I use the same approach. I'm self employed and generally have enough cashflow from my business earnings. However if I was running low on cash, I would simply extract some $ from the TFSA, with no tax consequence.


----------



## Chrysaphius (Jun 16, 2021)

Wow. Thanks all. I was worried cause some of my US friends say that their parents can only gift them 15k USD per year and anything above that has tax implications. Crazy.


----------



## 307169 (May 24, 2015)

Be careful, there will be withholding tax from US stocks on dividend that you cannot claim from CRA if you invest them in TFSA.


----------



## Eclectic21 (Jun 25, 2021)

Chrysaphius said:


> Wow. Thanks all. I was worried cause some of my US friends say that their parents can only gift them 15k USD per year and anything above that has tax implications. Crazy.


That's why it's important to pay attention to what tax system(s) apply to you.

A US person (ex.

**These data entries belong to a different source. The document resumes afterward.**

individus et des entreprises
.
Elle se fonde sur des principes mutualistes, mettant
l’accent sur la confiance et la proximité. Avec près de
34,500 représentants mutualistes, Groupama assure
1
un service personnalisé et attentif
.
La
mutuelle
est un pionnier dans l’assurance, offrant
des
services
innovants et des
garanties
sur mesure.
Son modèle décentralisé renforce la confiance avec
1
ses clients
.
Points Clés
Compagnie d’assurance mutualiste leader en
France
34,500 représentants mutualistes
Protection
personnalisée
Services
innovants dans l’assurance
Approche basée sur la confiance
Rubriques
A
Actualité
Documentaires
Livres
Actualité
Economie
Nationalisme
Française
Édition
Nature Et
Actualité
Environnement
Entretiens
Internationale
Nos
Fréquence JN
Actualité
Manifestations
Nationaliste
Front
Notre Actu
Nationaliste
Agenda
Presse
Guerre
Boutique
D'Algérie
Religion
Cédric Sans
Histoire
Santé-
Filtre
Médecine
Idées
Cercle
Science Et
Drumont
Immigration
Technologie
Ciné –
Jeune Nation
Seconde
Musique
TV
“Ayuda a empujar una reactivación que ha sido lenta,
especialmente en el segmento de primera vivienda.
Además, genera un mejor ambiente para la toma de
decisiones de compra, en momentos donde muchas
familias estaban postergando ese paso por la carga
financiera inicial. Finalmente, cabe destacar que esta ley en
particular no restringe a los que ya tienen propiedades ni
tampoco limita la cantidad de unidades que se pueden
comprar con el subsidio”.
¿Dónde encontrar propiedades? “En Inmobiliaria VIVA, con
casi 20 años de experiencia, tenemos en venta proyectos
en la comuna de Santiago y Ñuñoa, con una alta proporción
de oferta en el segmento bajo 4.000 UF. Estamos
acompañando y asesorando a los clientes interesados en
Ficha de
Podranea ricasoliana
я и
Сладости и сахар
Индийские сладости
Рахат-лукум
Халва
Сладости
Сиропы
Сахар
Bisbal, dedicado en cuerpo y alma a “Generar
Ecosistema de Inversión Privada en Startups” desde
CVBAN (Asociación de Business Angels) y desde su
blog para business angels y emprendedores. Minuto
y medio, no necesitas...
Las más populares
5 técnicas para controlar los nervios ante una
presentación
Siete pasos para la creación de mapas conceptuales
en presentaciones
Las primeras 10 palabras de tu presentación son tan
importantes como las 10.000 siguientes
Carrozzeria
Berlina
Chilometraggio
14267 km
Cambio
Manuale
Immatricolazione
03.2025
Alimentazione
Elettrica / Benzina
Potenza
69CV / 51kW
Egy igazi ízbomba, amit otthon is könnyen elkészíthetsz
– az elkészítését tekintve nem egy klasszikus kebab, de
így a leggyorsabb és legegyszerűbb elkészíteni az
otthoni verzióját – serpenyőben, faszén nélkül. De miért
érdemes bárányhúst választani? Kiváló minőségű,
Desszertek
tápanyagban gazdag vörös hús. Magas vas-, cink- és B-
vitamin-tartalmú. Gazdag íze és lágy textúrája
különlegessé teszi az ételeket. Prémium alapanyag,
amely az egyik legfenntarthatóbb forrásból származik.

US citiizen or green card holder) is going to have to file a US and a Canadian tax return for their worldwide income, no matter where they live.

A Canadian who is only in Canada files only a Canadian tax return.


Cheers


----------



## Chrysaphius (Jun 16, 2021)

Johnny_kar said:


> Be careful, there will be withholding tax from US stocks on dividend that you cannot claim from CRA if you invest them in TFSA.


Yeah. I don't hold any US stocks as of yet. I read that they (the US) withholds 15% of any dividends paid out to Canadians. That's lame. Who does that money go to? The IRS?


----------



## AltaRed (Jun 8, 2009)

Chrysaphius said:


> Yeah. I don't hold any US stocks as of yet. I read that they (the US) withholds 15% of any dividends paid out to Canadians. That's lame. Who does that money go to? The IRS?


The withholding taxes go to the IRS, but depending on what kind of accounts you hold those US stocks in, the withholding tax is a FTC (foreign tax credit) on your Canadian tax return (recovered), or is not withheld at all (RRSP/RRIF) or entirely lost in a TFSA. But overreacting to that can be penny wise and pound foolish. A US stock that pays only a 1% dividend yield results in you losing only 15% of that tiny yield. Chances are stock growth price appreciation you will enjoy will overwhelm that tax leakage.

Far too many people react negatively to things that don't really add up to much in the broad scheme of things. We see it all the time in forums like this with respect to OAS claw backs on seniors who have incomes of $100k per year. Often a disproportionate non-productive reaction to good fortune.


----------



## Eclectic21 (Jun 25, 2021)

Chrysaphius said:


> Yeah. I don't hold any US stocks as of yet. I read that they (the US) withholds 15% of any dividends paid out to Canadians. That's lame ...


Canada charges a US holder of a Canadian dividend paying stock a 15% (tax treaty reduced from 25% that it starts at) withholding tax on dividends.

If you as a Canadian figure your US sourced dividends should be tax free - I'd bet a US investor figures their Canadian dividends should be tax free as well. 



Chrysaphius said:


> Who does that money go to? The IRS?


The US withholding tax goes to the IRS and the Canadian withholding tax goes to CRA.

Cheers


----------



## Chrysaphius (Jun 16, 2021)

You guys are so smart. Thank you all.


----------



## Chrysaphius (Jun 16, 2021)

AltaRed said:


> The withholding taxes go to the IRS, but depending on what kind of accounts you hold those US stocks in, the withholding tax is a FTC (foreign tax credit) on your Canadian tax return (recovered), or is not withheld at all (RRSP/RRIF) or entirely lost in a TFSA. But overreacting to that can be penny wise and pound foolish. A US stock that pays only a 1% dividend yield results in you losing only 15% of that tiny yield. Chances are stock growth price appreciation you will enjoy will overwhelm that tax leakage.
> 
> Far too many people react negatively to things that don't really add up to much in the broad scheme of things. We see it all the time in forums like this with respect to OAS claw backs on seniors who have incomes of $100k per year. Often a disproportionate non-productive reaction to good fortune.


You make perfect sense. I just find there are so many more factors to consider when a Canadian wants to buy and then sell US stocks. Dividends, currency conversion rates, charges to convert CAD to US when you buy, and then when you sell. I'm still learning, though.


----------